**Material for the task**
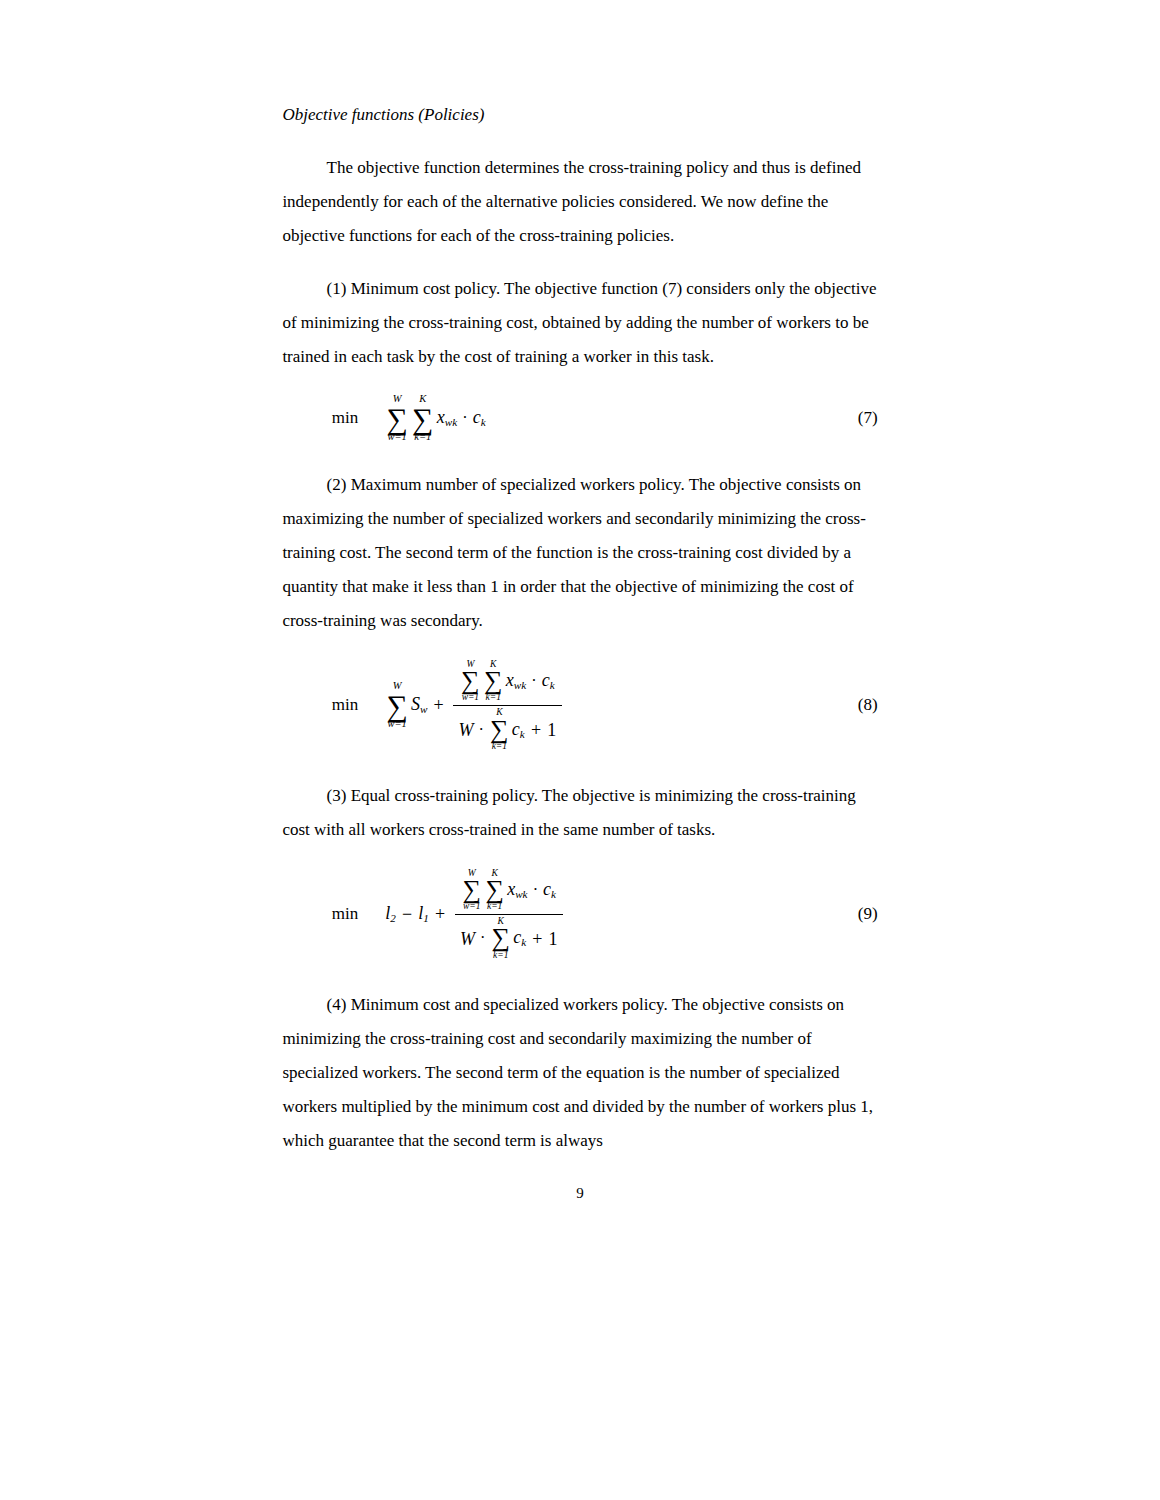Objective functions (Policies)
The objective function determines the cross-training policy and thus is defined independently for each of the alternative policies considered. We now define the objective functions for each of the cross-training policies.
(1) Minimum cost policy. The objective function (7) considers only the objective of minimizing the cross-training cost, obtained by adding the number of workers to be trained in each task by the cost of training a worker in this task.
min W ∑ w=1 K ∑ k=1 xwk·ck
(7)
(2) Maximum number of specialized workers policy. The objective consists on maximizing the number of specialized workers and secondarily minimizing the cross-training cost. The second term of the function is the cross-training cost divided by a quantity that make it less than 1 in order that the objective of minimizing the cost of cross-training was secondary.
min W ∑ w=1 Sw + W ∑ w=1 K ∑ k=1 xwk·ck W· K ∑ k=1 ck +1
(8)
(3) Equal cross-training policy. The objective is minimizing the cross-training cost with all workers cross-trained in the same number of tasks.
min l2 − l1 + W ∑ w=1 K ∑ k=1 xwk·ck W· K ∑ k=1 ck +1
(9)
(4) Minimum cost and specialized workers policy. The objective consists on minimizing the cross-training cost and secondarily maximizing the number of specialized workers. The second term of the equation is the number of specialized workers multiplied by the minimum cost and divided by the number of workers plus 1, which guarantee that the second term is always
9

**What you will do**
Produce the lines from the first line of the entries through the line that contains "The objective function determines", exactly, leaving the pictures behind.

**Output for this task**
Objective functions (Policies)
The objective function determines the cross-training policy and thus is defined independently for each of the alternative policies considered. We now define the objective functions for each of the cross-training policies.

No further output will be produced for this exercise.